Sin embargo, la aparición de Mario Vargas Llosa como alternativa política, mandó este plan a los estantes. Los generales de la época juzgaron que sería mejor que las reformas se ejecuten democráticamente y que no sean las Fuerzas Armadas las que carguen con el alto costo político de ordenar al país.

Pero la candidatura de MVLL, como todos sabemos, fracasó, y, de la nada, salió Fujimori, en un verdadero salto al vacío del electorado. Ante este escenario, los planes golpistas fueron desempolvados. Fujimori como presidente electo se mudó al Círculo Militar “por su seguridad” y en esa época se empezó a tejer la telaraña que dos años después condujeron a la disolución del Congreso.

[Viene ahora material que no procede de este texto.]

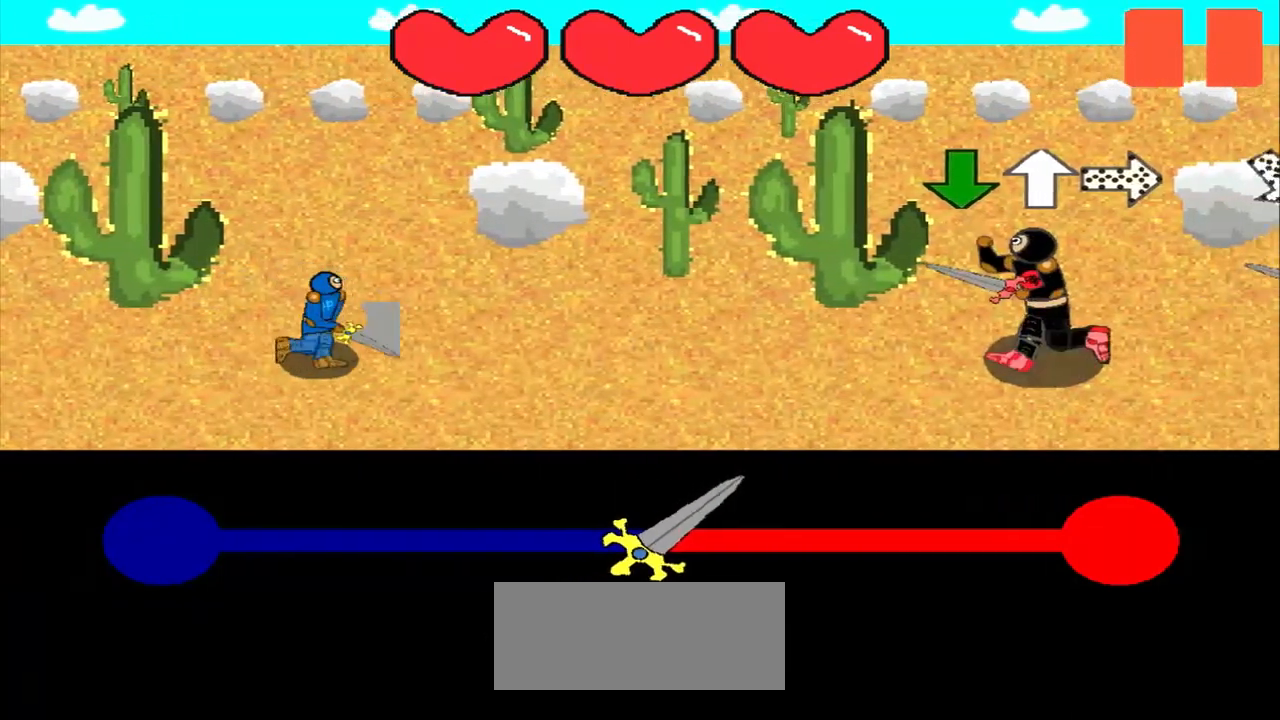
{"buttons": [], "left_stick": "center", "events": [[208, "left_stick", "down"], [333, "left_stick", "center"]]}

En paralelo, uno de los asesores que se habían agrupado de manera precipitada alrededor de la campaña Fujimori era el sociólogo Francisco Loayza. Para solucionar los entuertos legales de Fujimori, que eran varios, Loayza le presentó a Montesinos, que ya era un discreto, pero conocido operador político-judicial

Montesinos traicionó a Loayza y rápidamente forjó una relación simbiótica con Fujimori. A Montesinos, Fujimori le habría las puertas del poder y, a Fujimori, Montesinos le servía como un operador, capitán defenestrado del ejército, pero con amplios vínculos en este, que le permitiría ser él quien los controle y no viceversa. Fujimori no quería ser un mero instrumento en un plan golpista ajeno.

A continuación, Fujimori jugó sus cartas con destreza. Integró un gabinete ministerial competente que adoptó las primeras y durísimas decisiones necesarias para frenar la inflación. También consiguió facultades delegadas del Congreso para llevar a cabo la primera gran limpieza vía Decretos Legislativos del exceso regulatorio en el que nos habíamos sumergido.

Mientras esto sucedía, la izquierda del Congreso se comportó con enorme irresponsabilidad. Todavía recuerdo el griterío irrespetuoso que armaron mientras Fujimori leía su primer discurso del 28 de julio y a Ricardo Letts haciendo pintas en el hemiciclo de la Cámara de Diputados. ¿Qué raro, no?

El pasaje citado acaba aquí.